● **SET TASK A**
Reproduce the part of the listing that opens with the line containing "In the image, there" and closes with the line containing "Question: Is white", including both of those lines.

● **SUPPLIED PASSAGE**

Start

Well, if you want my 2 cents, I’d echo @mhier’s comments. Prioritize keeping the API simple and keeping the code simple.

Cheers,
-Kevin

2 Likes

Ok. Let me get some of the python code cleaned up first. Then I can do a commit with this idea and we can look at how much of a difference it makes, like on a separate branch.

We would need a custom Heater object that shut itself off if it didn’t get a reading for some period of time.

I’m now about 99.999% sure my version is correct: sensor_hx71x.c

$ TARE_LOAD_CELL
// Load Cell tare weight value: 14857827
$ CALIBRATE_LOAD_CELL GRAMS=193
// Load Cell Calibrates. counts per gram: 71981, max weight: 29834g
$ READ_LOAD_CELL
// Load Cell reading: raw average: 13774877, weight: 191.368236g,
 min: 189.489990g, max: 193.018033g, noise: +/-1.764021g,
 standard deviation: 0.975799169225g, trigger weight: 4.87899584613g,
 samples: 1000

Data coming back to the HX711 load_cell:

4 Likes

In my day job, I would intervene at this point because this creates too many dependencies between things that should have nothing in common. We (at my job) are too often in the unfortunate situation that such bad hardware decisions force us to some compromise at the software side. Experience has shown that it is very important to use every possibility (sometimes including those with acceptable impact on functionality) to keep the implementation “clean”, i.e. separate logically-independent parts from each other, even if the hardware realisation seems to dictate something else. Otherwise this might (will?) become a maintenance hell later.

Hence I strongly recommend to try the simplest possible solution first. This seems to me to add support to the HX711 driver for reading out the two ports separately, such that the interface looks like two mostly independent ADCs to the rest of Klipper (other multiplexed ADCs are already supported, since typically the built-in ADCs of the MCUs are multiplexed, so you are often forced to use the same conversion rates on different channels etc.).

That brings me to one obstacle I have “hit” a while ago when trying to get my code reviewed in a pull request: Klipper has not yet a well-defined interface for ADCs. Back then there was some discussion whether such interface is wanted. @koconnor was kind of against it, as he argued that the differential (= signed) ADCs used for load-cell measurements etc. would be fundamentally different from the to-date exclusively supported single-ended (= unsigned) ADCs used e.g. for temperature measurements. This example shows that such distinction is not helpful at all. Hence I believe the first step should be to develop a generic interface within Klipper for reading/receiving data from ADCs. This interface should be defined both on the Python-side as well as on the C-side. “Develop” in this context means agreeing on the interface and maybe refactoring the existing code to follow it. IMO this has to come before attempting to integrate anything new into Klipper.

Does this sound reasonable for everyone?

Yes to interfaces! I will endeavor to evolve my code towards that ideal. Particularly my Python right now far from that and I have a task to split the load cell and probe functionality completely away from the ADC functionality.

End

Records from a spatial question set

Start

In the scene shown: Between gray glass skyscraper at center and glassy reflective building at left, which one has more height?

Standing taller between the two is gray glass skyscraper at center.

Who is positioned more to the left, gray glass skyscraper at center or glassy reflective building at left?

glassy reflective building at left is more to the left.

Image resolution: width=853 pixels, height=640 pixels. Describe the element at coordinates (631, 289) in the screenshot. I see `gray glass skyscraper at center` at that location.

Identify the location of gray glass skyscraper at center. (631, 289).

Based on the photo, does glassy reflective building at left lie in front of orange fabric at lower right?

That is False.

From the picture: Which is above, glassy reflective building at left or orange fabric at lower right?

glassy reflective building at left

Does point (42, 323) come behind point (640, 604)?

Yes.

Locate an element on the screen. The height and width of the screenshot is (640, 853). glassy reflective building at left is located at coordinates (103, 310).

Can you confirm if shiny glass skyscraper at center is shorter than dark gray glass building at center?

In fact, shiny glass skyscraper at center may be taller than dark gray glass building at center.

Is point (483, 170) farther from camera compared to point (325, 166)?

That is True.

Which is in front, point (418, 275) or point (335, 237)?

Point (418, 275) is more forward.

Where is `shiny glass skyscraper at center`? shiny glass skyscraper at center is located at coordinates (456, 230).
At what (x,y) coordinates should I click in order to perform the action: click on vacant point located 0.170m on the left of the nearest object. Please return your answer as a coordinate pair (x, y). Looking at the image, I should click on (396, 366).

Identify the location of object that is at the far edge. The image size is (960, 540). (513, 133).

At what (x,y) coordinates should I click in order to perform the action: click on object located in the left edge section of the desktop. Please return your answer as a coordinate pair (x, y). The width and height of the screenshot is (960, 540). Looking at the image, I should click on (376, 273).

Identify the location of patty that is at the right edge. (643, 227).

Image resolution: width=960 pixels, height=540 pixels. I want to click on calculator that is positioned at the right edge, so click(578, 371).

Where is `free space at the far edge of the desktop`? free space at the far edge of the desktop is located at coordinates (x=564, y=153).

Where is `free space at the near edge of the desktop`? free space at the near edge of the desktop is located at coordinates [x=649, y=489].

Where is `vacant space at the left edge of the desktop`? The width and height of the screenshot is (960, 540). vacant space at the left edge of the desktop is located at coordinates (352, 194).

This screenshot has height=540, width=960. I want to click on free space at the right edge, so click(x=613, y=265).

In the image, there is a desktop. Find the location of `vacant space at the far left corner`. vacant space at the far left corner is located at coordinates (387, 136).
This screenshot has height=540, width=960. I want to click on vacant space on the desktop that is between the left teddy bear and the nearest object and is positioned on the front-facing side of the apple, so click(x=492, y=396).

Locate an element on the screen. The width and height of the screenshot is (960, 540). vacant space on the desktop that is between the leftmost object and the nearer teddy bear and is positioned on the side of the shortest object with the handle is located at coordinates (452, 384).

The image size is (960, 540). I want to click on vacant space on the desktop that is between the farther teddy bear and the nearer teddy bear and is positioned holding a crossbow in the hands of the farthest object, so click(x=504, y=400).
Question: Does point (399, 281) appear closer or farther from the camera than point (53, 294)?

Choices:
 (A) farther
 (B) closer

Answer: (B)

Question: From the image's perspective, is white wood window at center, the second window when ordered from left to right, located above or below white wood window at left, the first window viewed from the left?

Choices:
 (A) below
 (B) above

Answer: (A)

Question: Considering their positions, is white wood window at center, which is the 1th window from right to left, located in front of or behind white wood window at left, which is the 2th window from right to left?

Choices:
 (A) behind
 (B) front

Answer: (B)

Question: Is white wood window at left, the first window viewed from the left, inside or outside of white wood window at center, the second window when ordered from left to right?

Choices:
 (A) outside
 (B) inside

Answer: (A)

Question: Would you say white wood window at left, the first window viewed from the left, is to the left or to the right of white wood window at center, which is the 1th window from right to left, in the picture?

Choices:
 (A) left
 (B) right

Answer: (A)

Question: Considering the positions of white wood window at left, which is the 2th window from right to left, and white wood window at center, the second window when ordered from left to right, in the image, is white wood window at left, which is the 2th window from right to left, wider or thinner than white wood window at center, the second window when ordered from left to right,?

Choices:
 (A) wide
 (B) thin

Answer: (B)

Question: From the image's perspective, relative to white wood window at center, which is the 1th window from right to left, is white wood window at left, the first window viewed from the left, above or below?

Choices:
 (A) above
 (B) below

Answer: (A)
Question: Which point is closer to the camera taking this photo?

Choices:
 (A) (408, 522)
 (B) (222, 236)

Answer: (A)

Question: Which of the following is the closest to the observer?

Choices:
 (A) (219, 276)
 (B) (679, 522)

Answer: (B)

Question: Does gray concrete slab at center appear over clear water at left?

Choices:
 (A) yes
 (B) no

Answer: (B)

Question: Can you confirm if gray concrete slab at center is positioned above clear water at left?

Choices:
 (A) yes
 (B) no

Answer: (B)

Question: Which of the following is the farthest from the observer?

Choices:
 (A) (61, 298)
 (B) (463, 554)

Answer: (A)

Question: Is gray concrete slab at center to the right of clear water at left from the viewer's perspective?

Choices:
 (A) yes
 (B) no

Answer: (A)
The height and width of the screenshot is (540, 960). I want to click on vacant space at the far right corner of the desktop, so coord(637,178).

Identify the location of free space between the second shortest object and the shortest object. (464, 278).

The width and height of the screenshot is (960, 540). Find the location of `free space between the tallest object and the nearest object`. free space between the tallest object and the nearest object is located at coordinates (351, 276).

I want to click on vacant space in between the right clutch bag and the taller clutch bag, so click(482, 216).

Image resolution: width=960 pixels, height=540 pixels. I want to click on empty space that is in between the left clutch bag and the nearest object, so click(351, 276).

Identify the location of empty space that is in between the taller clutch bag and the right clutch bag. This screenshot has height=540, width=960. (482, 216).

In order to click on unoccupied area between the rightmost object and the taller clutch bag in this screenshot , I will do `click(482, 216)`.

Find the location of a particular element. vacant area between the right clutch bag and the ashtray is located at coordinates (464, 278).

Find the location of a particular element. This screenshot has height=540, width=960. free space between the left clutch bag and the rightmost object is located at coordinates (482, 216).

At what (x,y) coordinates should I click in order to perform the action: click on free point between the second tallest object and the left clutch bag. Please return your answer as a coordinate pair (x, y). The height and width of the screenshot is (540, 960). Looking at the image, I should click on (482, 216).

End

● **SET TASK B**
Write out the part of the forum thread that opens with the words containing "Ok. Let me get" and closes with "a separate branch.", replacing "separate branch" with "feature branch".

● **EXERCISE ANSWER A**
In the image, there is a desktop. Find the location of `vacant space at the far left corner`. vacant space at the far left corner is located at coordinates (387, 136).
This screenshot has height=540, width=960. I want to click on vacant space on the desktop that is between the left teddy bear and the nearest object and is positioned on the front-facing side of the apple, so click(x=492, y=396).

Locate an element on the screen. The width and height of the screenshot is (960, 540). vacant space on the desktop that is between the leftmost object and the nearer teddy bear and is positioned on the side of the shortest object with the handle is located at coordinates (452, 384).

The image size is (960, 540). I want to click on vacant space on the desktop that is between the farther teddy bear and the nearer teddy bear and is positioned holding a crossbow in the hands of the farthest object, so click(x=504, y=400).
Question: Does point (399, 281) appear closer or farther from the camera than point (53, 294)?

Choices:
 (A) farther
 (B) closer

Answer: (B)

Question: From the image's perspective, is white wood window at center, the second window when ordered from left to right, located above or below white wood window at left, the first window viewed from the left?

Choices:
 (A) below
 (B) above

Answer: (A)

Question: Considering their positions, is white wood window at center, which is the 1th window from right to left, located in front of or behind white wood window at left, which is the 2th window from right to left?

Choices:
 (A) behind
 (B) front

Answer: (B)

Question: Is white wood window at left, the first window viewed from the left, inside or outside of white wood window at center, the second window when ordered from left to right?

● **EXERCISE ANSWER B**
Ok. Let me get some of the python code cleaned up first. Then I can do a commit with this idea and we can look at how much of a difference it makes, like on a feature branch.